*** Excerpt to read ***

No application is required for informal review or advice by the ADR staff.
B. Formal Application. An application for DRC, DRB and/or ADR consideration of a
development proposal must be submitted utilizing a form available from the planning director.
Material to be submitted with the application shall include the elements set forth within the requirements for the type of proposal to be considered, i.e., sketch plan, site plan, conditional use
permit, certificate of appropriateness, planned unit development, etc., as outlined in Chapter 18.52.
It is recommended that the applicant discuss the application informally with the DRC, DRB, ADR
or planning director prior to formal submission to help expedite the process. Depending upon the
size of the proposed project, its location and type, the applicant may be directed to one or more agencies of the city for processing
C. Public Notice. Public notice for any proposal before the DRC, DRB or ADR, that requires
such notice, shall be provided in accordance with Section 18.52.055.

*** End of Excerpt to read ***
*** Dataset excerpts ***

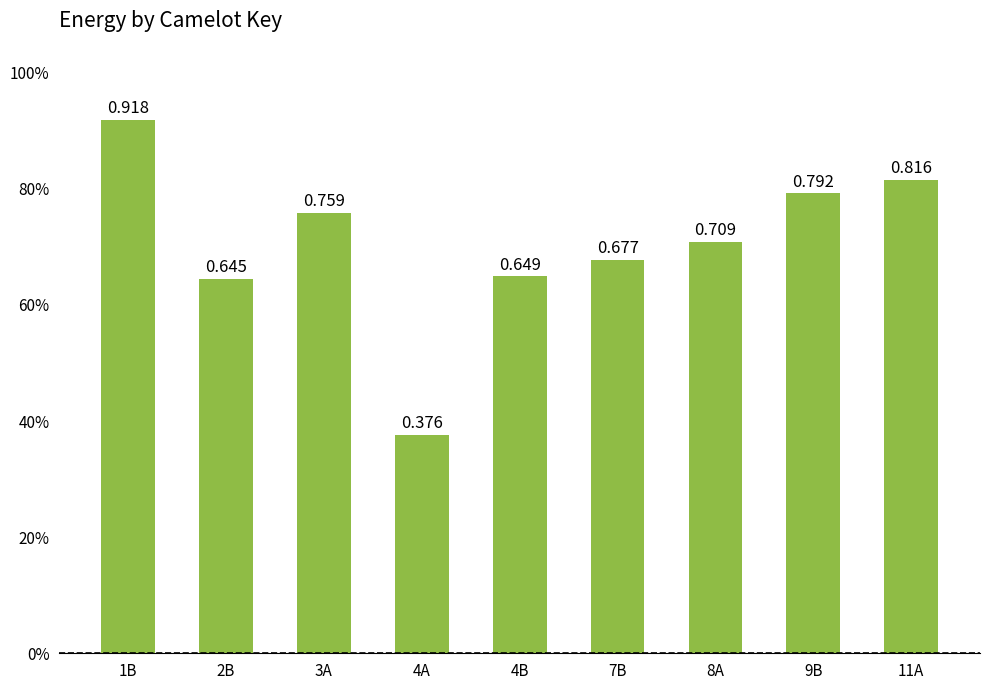

What is the approximate value at 11A?

0.8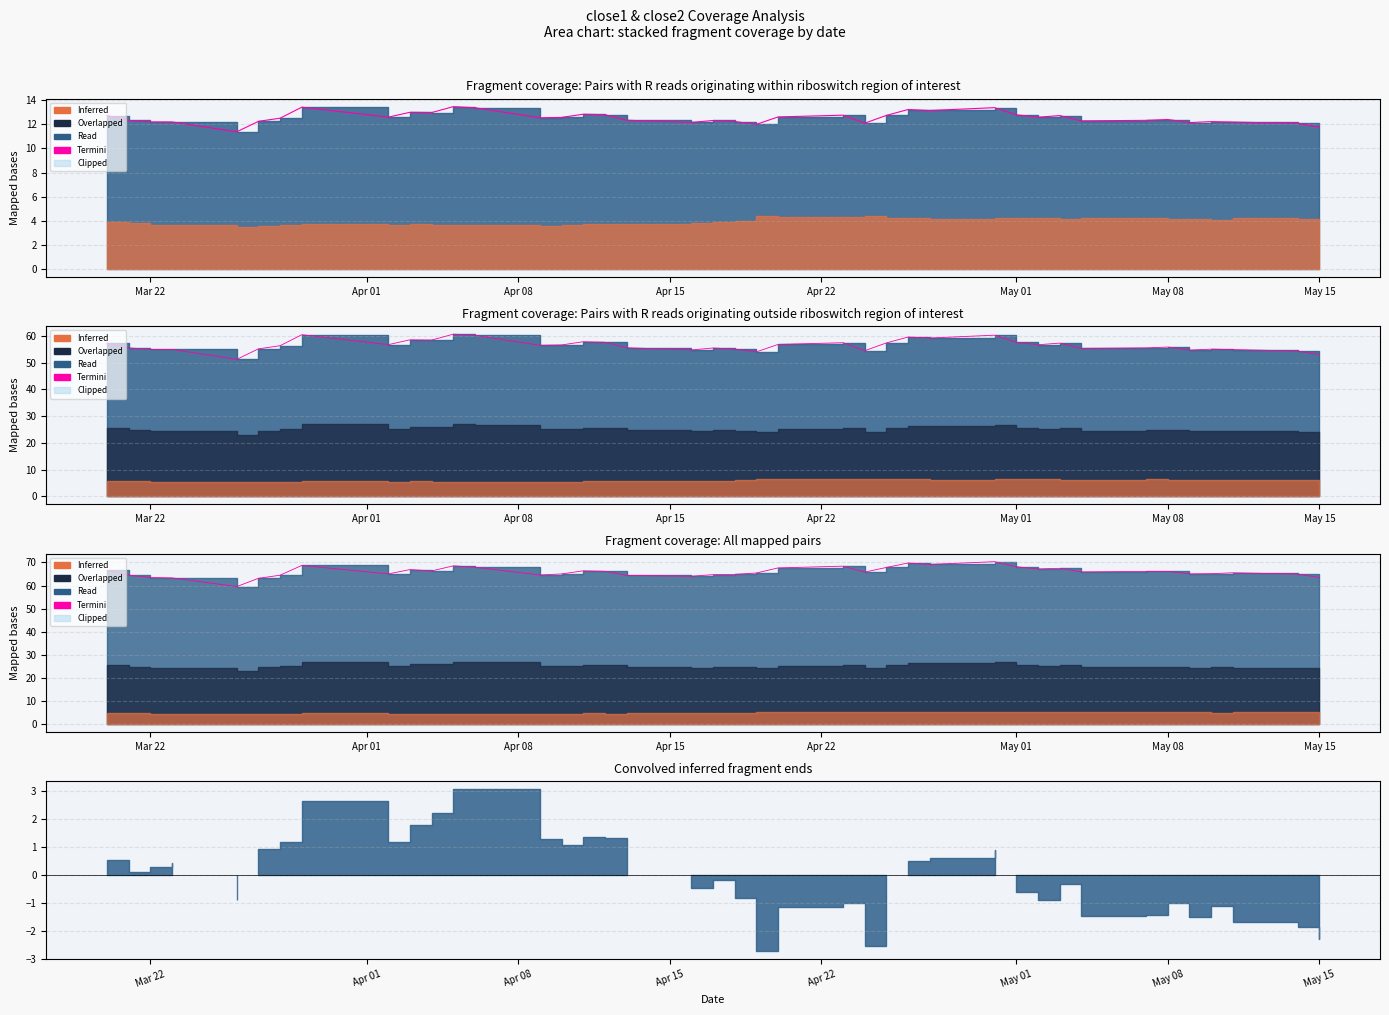

Is it true that the value at May 08 is 66.1?

True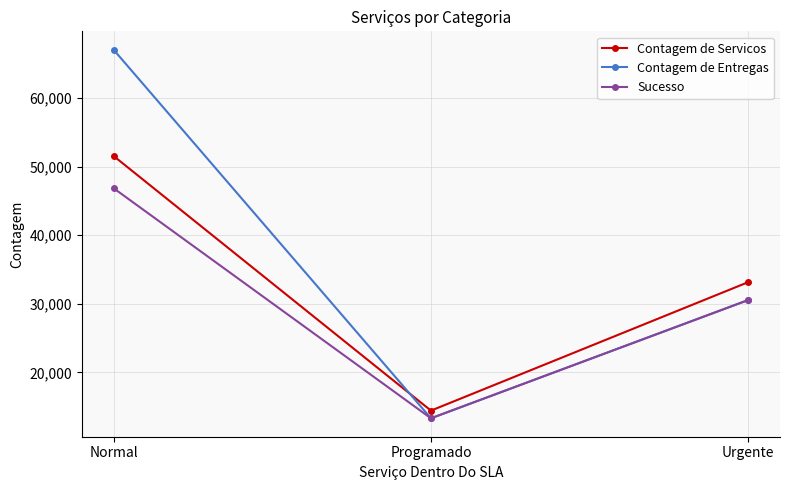

What is the label of the 2nd point from the right?

Programado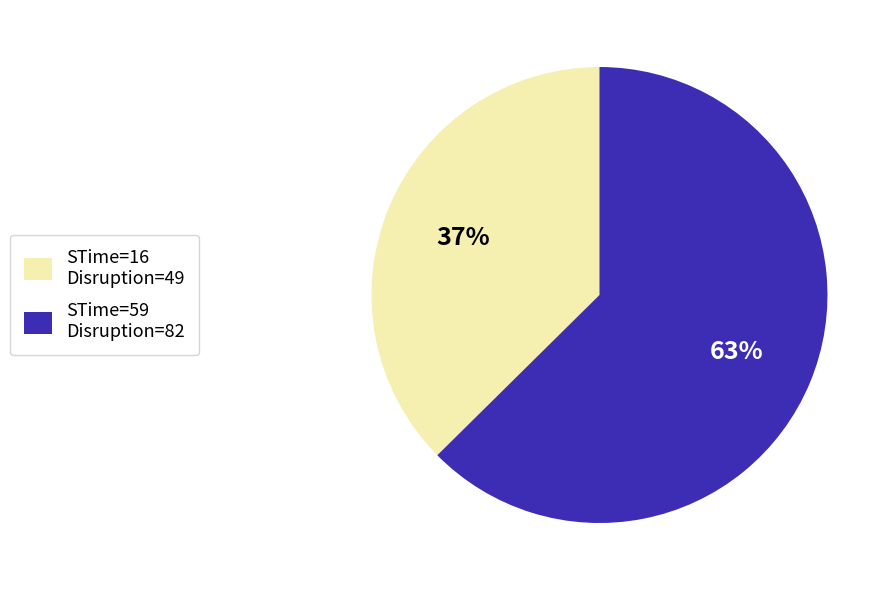

Does any single category account for the majority?

Yes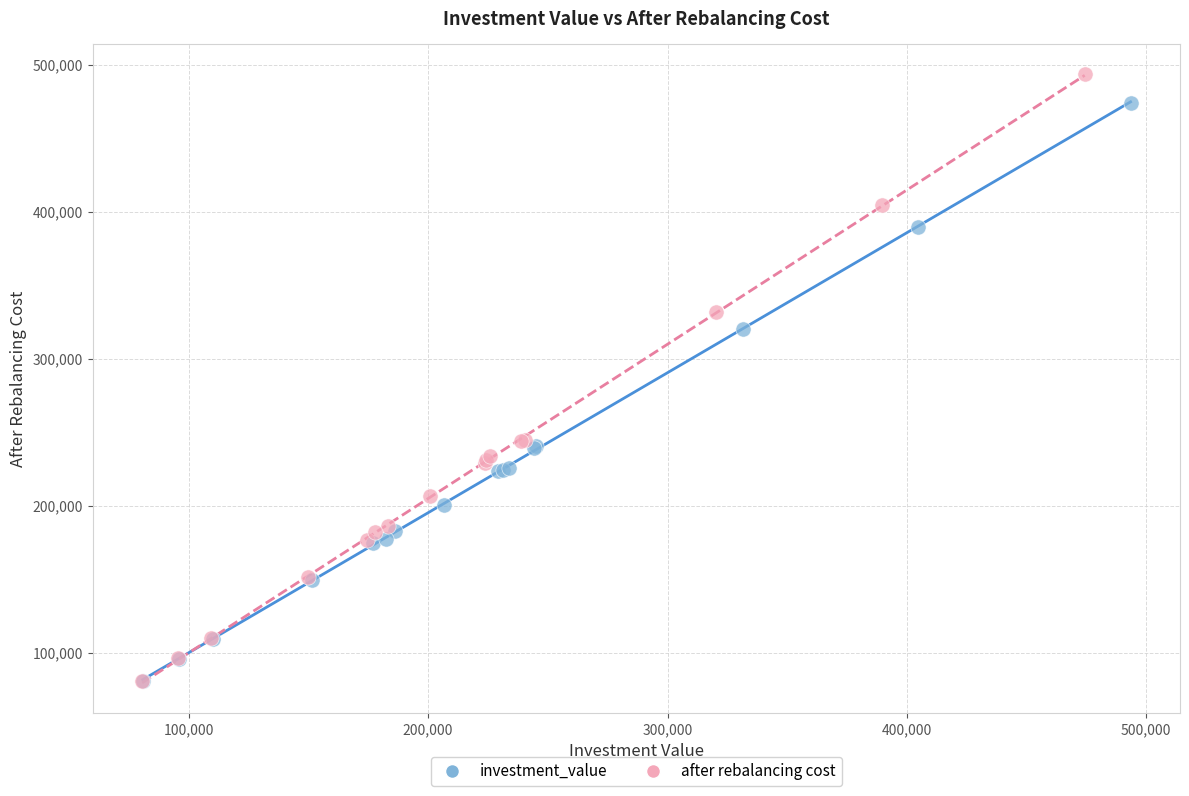

What are all the series names shown in the legend?

investment_value, after rebalancing cost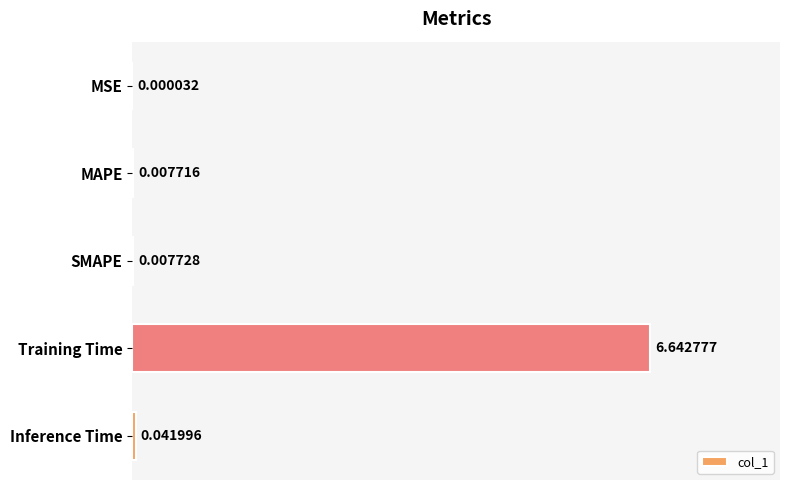

How many distinct data groups are displayed?

1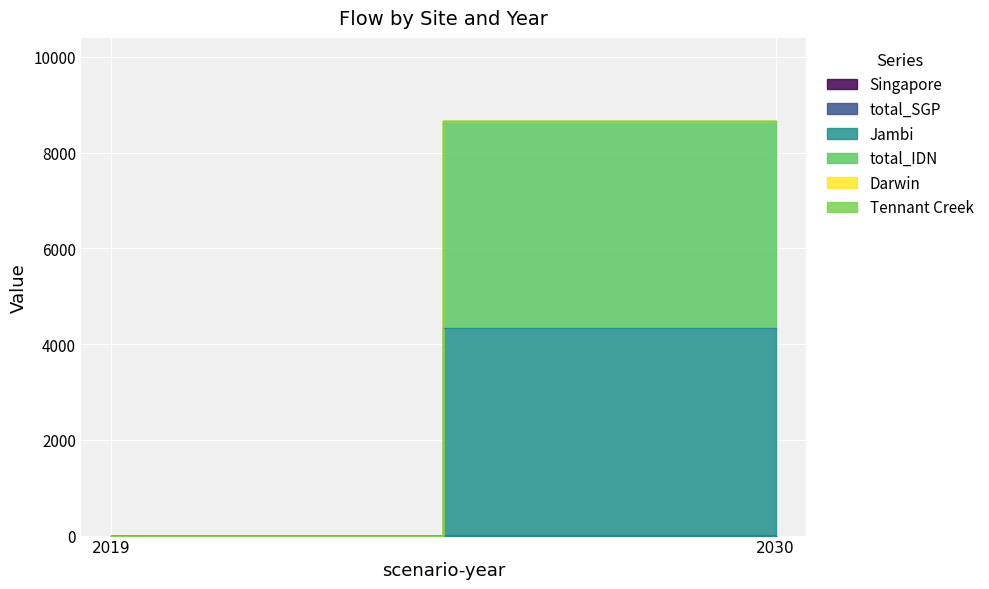

What are all the series names shown in the legend?

Singapore, total_SGP, Jambi, total_IDN, Darwin, Tennant Creek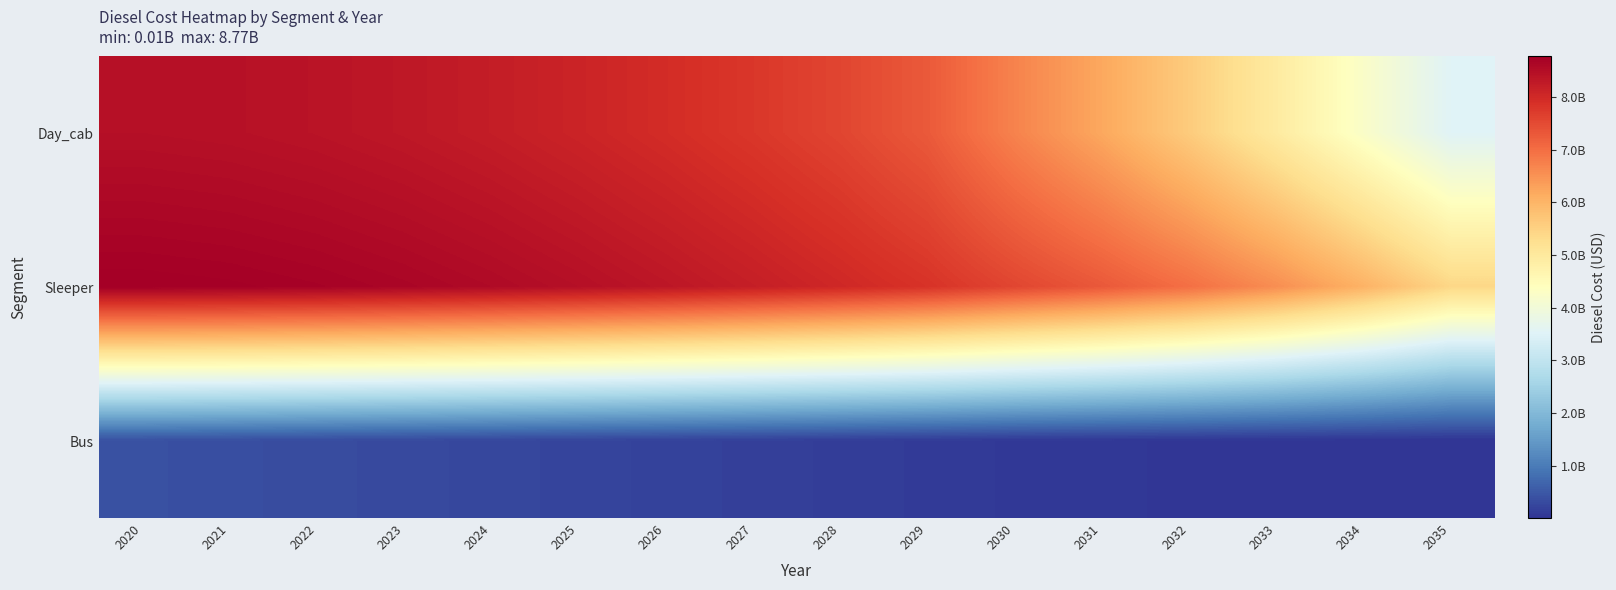

Reading left to right, transcribe all the data shown in this chart.

Day_cab: 2020=8456774282.0	2021=8432655612.2	2022=8384418272.5	2023=8312062263.0	2024=8215587583.6	2025=8094193920.8	2026=7948243993.7	2027=7776051483.2	2028=7570134017.1	2029=7278340566.5	2030=6705818220.8	2031=6198147221.1	2032=5608903075.8	2033=4944181778.3	2034=4239388379.6	2035=3527335574.5
Sleeper: 2020=8765655012.6	2021=8745117462.2	2022=8704042361.4	2023=8642429710.3	2024=8560279508.9	2025=8457591757.0	2026=8334366454.8	2027=8190603602.2	2028=8026303199.2	2029=7839783963.7	2030=7561463158.2	2031=7294185303.6	2032=6969897492.1	2033=6555508922.6	2034=6034035847.7	2035=5405935497.1
Bus: 2020=393414715.3	2021=362509715.5	2022=330720395.1	2023=298396878.0	2024=265715752.0	2025=232887033.3	2026=200056788.6	2027=167225017.8	2028=134393247.0	2029=101561476.3	2030=68729705.5	2031=50000000.0	2032=35000000.0	2033=24000000.0	2034=15000000.0	2035=8000000.0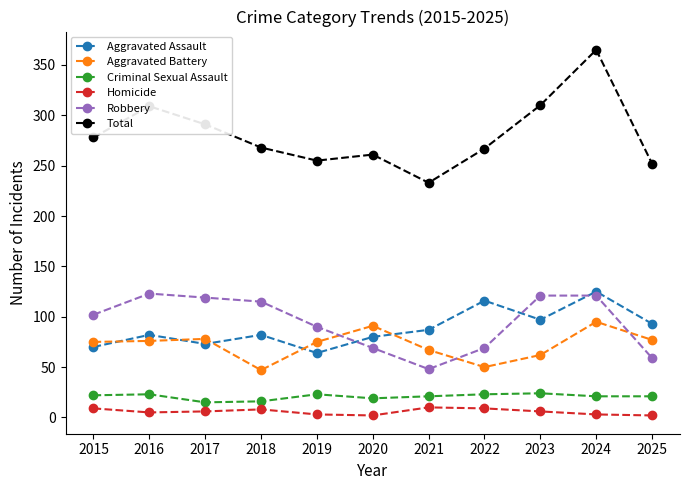

What is the difference between the maximum and minimum values in the Robbery series?

75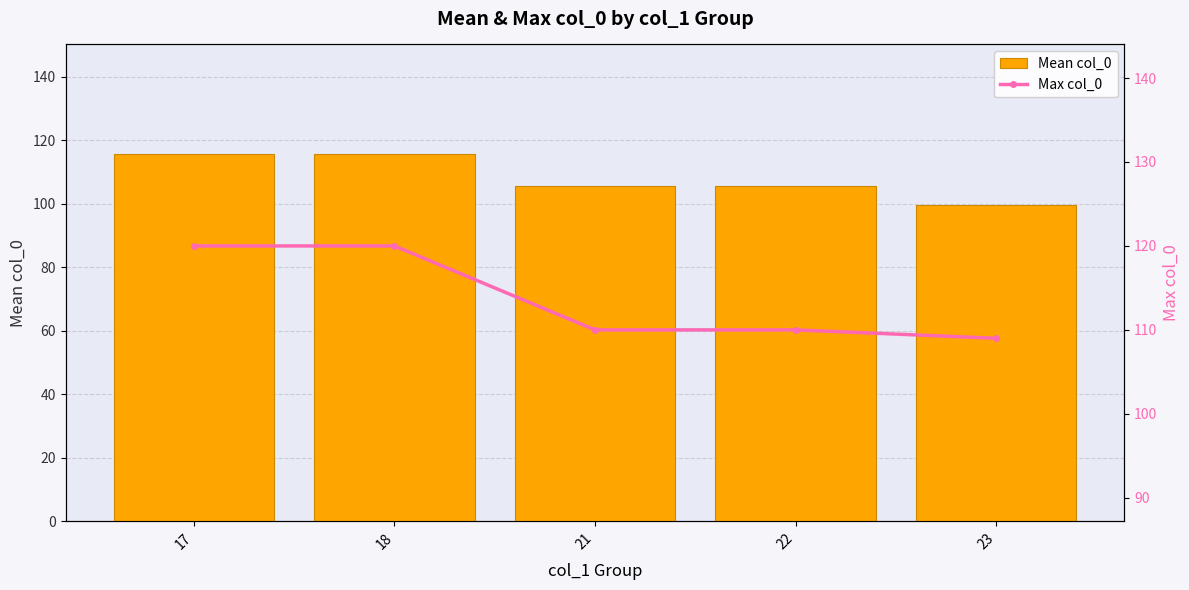

True or false: Max col_0 has a value of 186.1 at 21.

False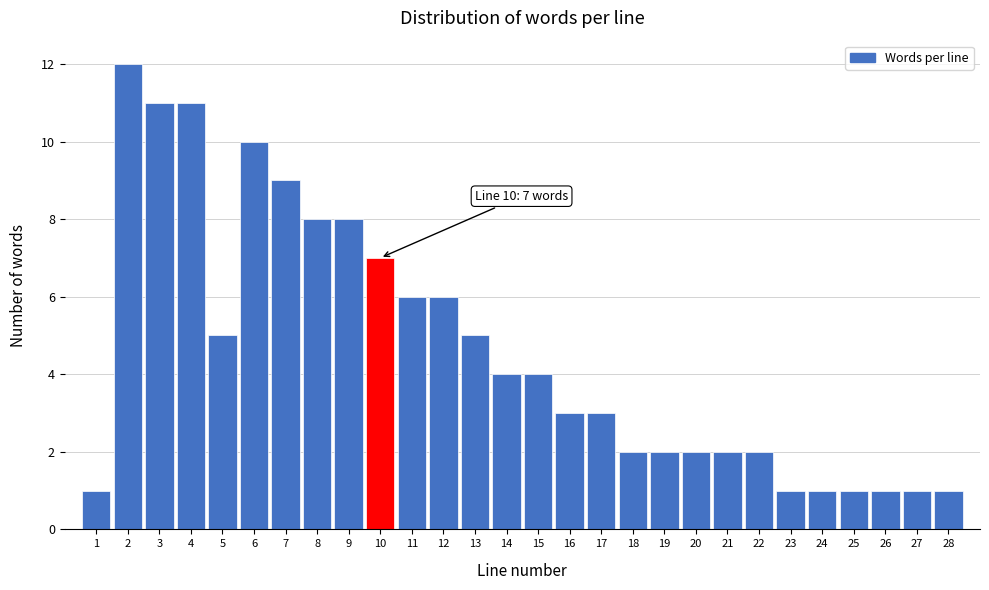

Which range on the x-axis has the tallest bar?

1.5 to 2.5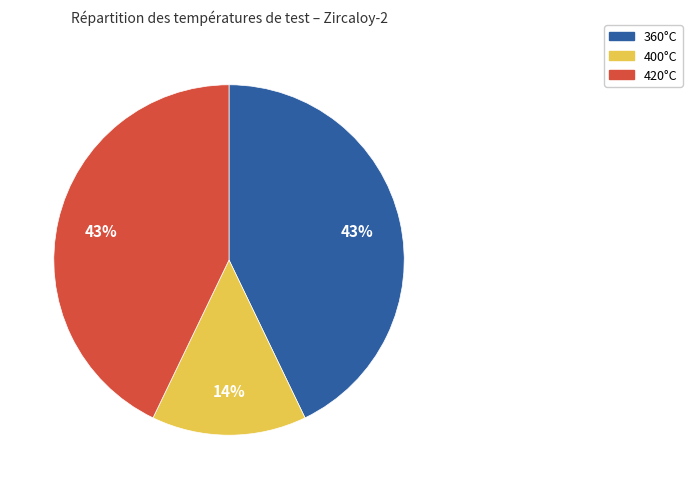

How many segments does this pie chart have?

3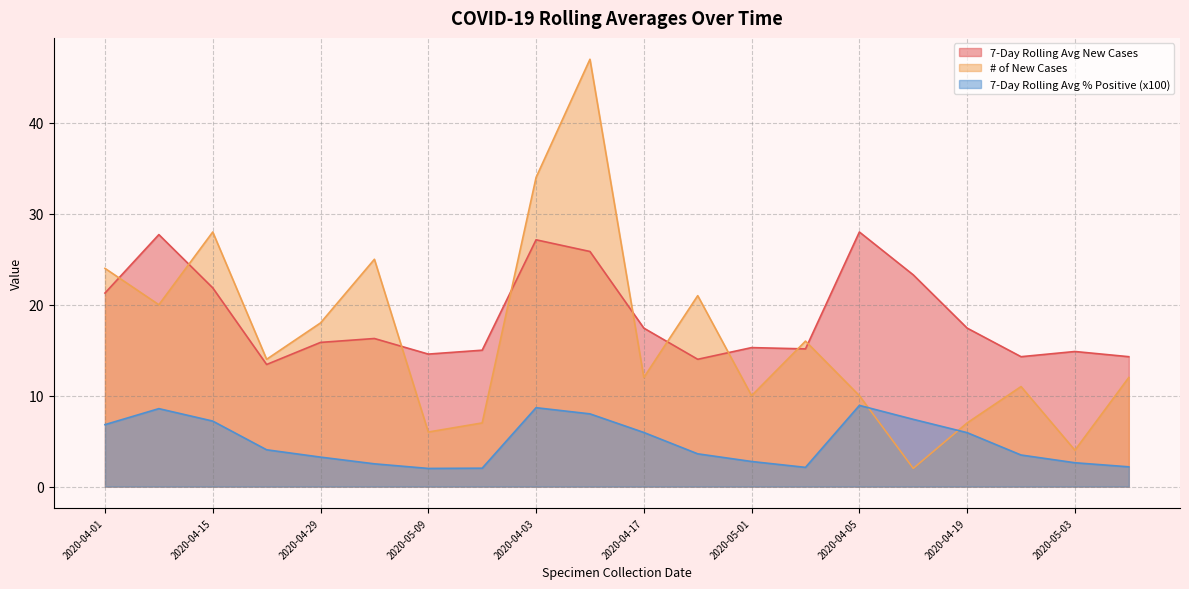

What is the average value of the 7-Day Rolling Avg % Positive (x100) series?

4.9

*** End of Dataset excerpts ***

In the passage on development review applications, write out everything from "B. Formal Application." down to "the planning director.". None of the entries is needed here.

B. Formal Application. An application for DRC, DRB and/or ADR consideration of a
development proposal must be submitted utilizing a form available from the planning director.